给定函数返回每个项目可能失败的流:
pub type Error = Box<dyn error::Error>;
pub type Result<A> = result::Result<A, Error>;
fn query_paginated_items(params: Query) -> impl Stream<Item = Result<Item>> {
...
}
我想将它的结果展平为像这样的项目向量的结果的未来,
use futures::stream::TryStreamExt;
async fn query_for_all_items(params: Query) -> Result<Vec<Item>> {
query_paginated_items(params)
.try_collect::<Vec<Item>>()
.await
}
我希望将 Stream 展平为 Future 是一项微不足道的任务,但 Rust 的编译器却用另一个神秘的错误让我望而却步。

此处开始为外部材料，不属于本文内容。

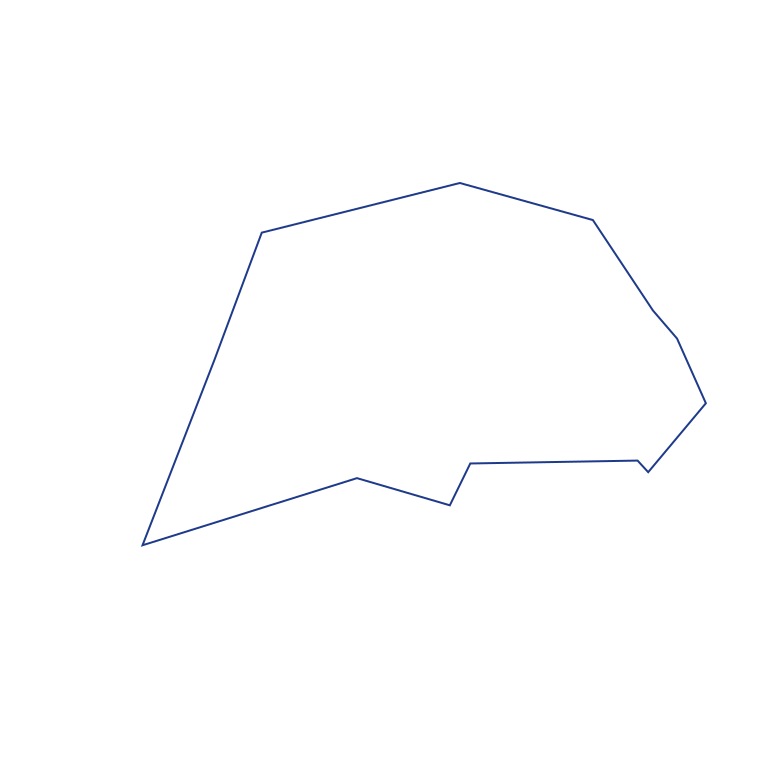 map outline of Centar (Albers equal-area conic projection), rotated 66°
{"feature_id": "MKD-2923", "entity_name": "Centar", "entity_type": "Municipality", "adm_level": 1, "iso_a3": "MKD", "parent_name": "North Macedonia", "parent_adm1": "", "projection": "albers", "projection_center": [21.428, 41.971], "detail": "fine", "context": "isolated", "style": "outline", "palette": "blue", "viewbox_px": 768, "rotation_deg": 66, "n_neighbors": 0, "source": "natural_earth", "source_scale": "10m", "svg_char_len": 330}
<svg xmlns="http://www.w3.org/2000/svg" viewBox="0 0 768 768"><g transform="rotate(66 384 384)"><path d="M532.5,97.8L572.0,178.5L557.1,183.5L491.7,337.5L521.6,373.2L459.0,447.0L433.1,670.2L292.7,528.8L196.0,434.1L231.2,233.0L319.2,126.5L426.3,108.4L461.7,97.8L532.5,97.8Z" fill="none" stroke="#1e3a8a" stroke-width="2"/></g></svg>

[rustc] [E] future cannot be sent between threads safely
future created by async block is not `Send`
help: the trait `std::marker::Send` is not implemented for `(dyn std::error::Error + 'static)`
note: required for the cast to the object type `dyn futures::Future<Output = std::result::Result<std::vec::Vec<Item>, std::boxed::Box<(dyn std::error::Error + 'static)>>> + std::marker::Send`
我尝试避免try_collect并在结果出现时循环遍历结果:
let mut stream = query_paginated_items(params);
let mut items = Vec::new();
while let Some(item) = stream.next().await {
items.push(item?);
}
Ok(item)
但它抱怨我的流没有固定。如果我尝试通过以下方式固定我的流:
let mut stream = Box::pin(query_paginated_items(params));
然后我再次收到“不可发送”错误。